I never knew the details of the transfer or how he got the new job offer, it just happened. However, it became the defining moment of a breakdown between us that was never repaired. He definitely blamed me for not being able to make a go of living in California. Later on I found out that I was vilified as the uncooperative wife at work. I now had a reputation that wouldn’t go away. Who knew that our personal issues were company business and that Len capitalized on them? There seemed to be no accountability for his shortcomings.
We moved back to Westchester, just a few miles from my brother. I felt secure again and happy. Len had a new job and traveled more than before, but he also seemed happy with his promotion. He was the youngest controller of a Fortune Five Hundred Company at 34. I didn’t know that at the time. I also didn’t care. I made it back east and that was all that mattered.
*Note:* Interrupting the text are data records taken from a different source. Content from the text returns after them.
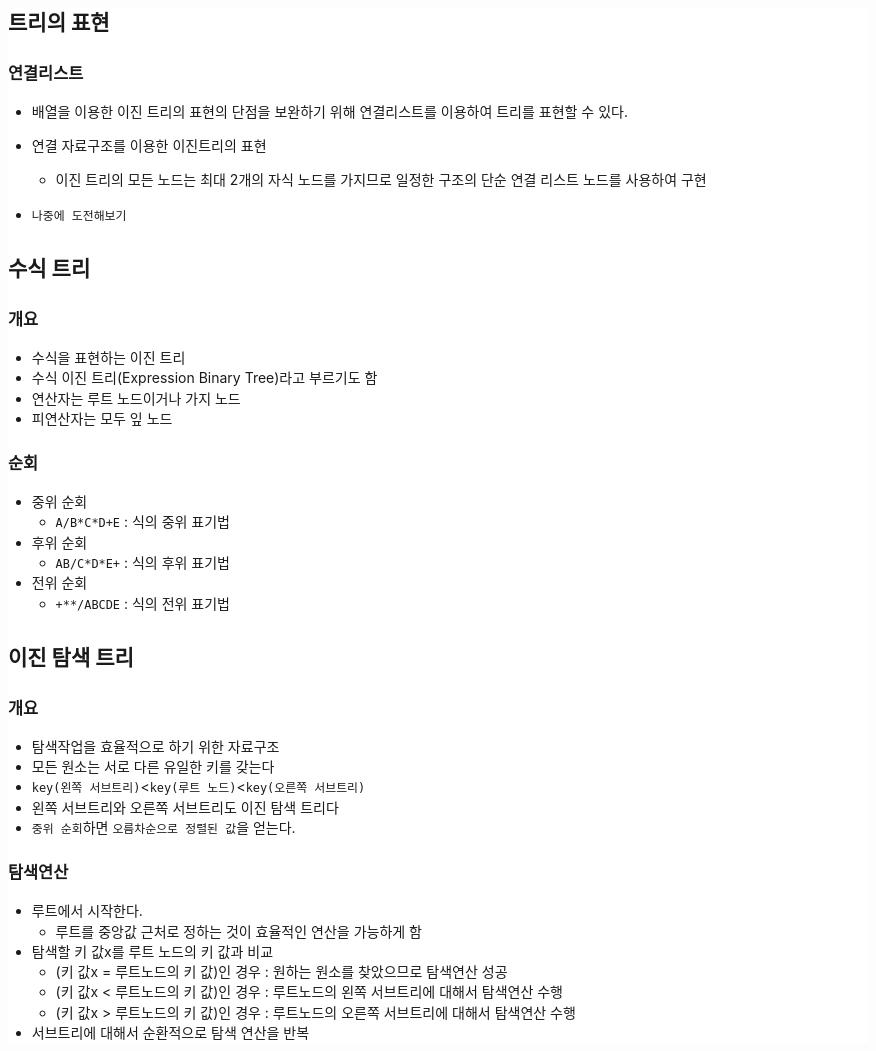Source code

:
 ```python
```

## 트리의 표현

### 연결리스트

- 배열을 이용한 이진 트리의 표현의 단점을 보완하기 위해 연결리스트를 이용하여  트리를 표현할 수 있다.

- 연결 자료구조를 이용한 이진트리의 표현
  
  - 이진 트리의 모든 노드는 최대 2개의 자식 노드를 가지므로 일정한 구조의 단순 연결 리스트 노드를 사용하여 구현

- `나중에 도전해보기`

## 수식 트리

### 개요

- 수식을 표현하는 이진 트리
- 수식 이진 트리(Expression Binary Tree)라고 부르기도 함
- 연산자는 루트 노드이거나 가지 노드
- 피연산자는 모두 잎 노드

### 순회

- 중위 순회 
  - `A/B*C*D+E` : 식의 중위 표기법
- 후위 순회
  - `AB/C*D*E+` : 식의 후위 표기법
- 전위 순회
  - `+**/ABCDE` : 식의 전위 표기법

## 이진 탐색 트리

### 개요

- 탐색작업을 효율적으로 하기 위한 자료구조
- 모든 원소는 서로 다른 유일한 키를 갖는다
- `key(왼쪽 서브트리)`<`key(루트 노드)`<`key(오른쪽 서브트리)`
- 왼쪽 서브트리와 오른쪽 서브트리도 이진 탐색 트리다
- `중위 순회`하면 `오름차순으로 정렬된 값`을 얻는다.

### 탐색연산

- 루트에서 시작한다.
  - 루트를 중앙값 근처로 정하는 것이 효율적인 연산을 가능하게 함
- 탐색할 키 값x를 루트 노드의 키 값과 비교
  - (키 값x = 루트노드의 키 값)인 경우  : 원하는 원소를 찾았으므로 탐색연산 성공
  - (키 값x < 루트노드의 키 값)인 경우 : 루트노드의 왼쪽 서브트리에 대해서 탐색연산 수행
  - (키 값x > 루트노드의 키 값)인 경우 : 루트노드의 오른쪽 서브트리에 대해서 탐색연산 수행
- 서브트리에 대해서 순환적으로 탐색 연산을 반복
I found out later that other company husbands and wives also had rough times during a job transfer. It put a lot of stress on a marriage. The spouse that moved for the benefit of the other always got the short end of the deal.
I tried to adapt to this new life. I gave Len the space he needed to work long hours and to travel. I was happy to see him grow and excel in a career he seemed to love. I took over all the household decisions, planning and caring for the children and anything else that came up. We talked about the big things together, like the schools the kids should attend, planning a family trip and his work. But I tried to not put pressure on him even though it was clear his absences had consequences.
I tried to do what my father told me to do. I tried to suck up the hard stuff and make things work.
On the outside we looked like a happy, loving, well-adjusted family. On the inside, the work I did to keep my family together was faltering, but I wouldn’t give up.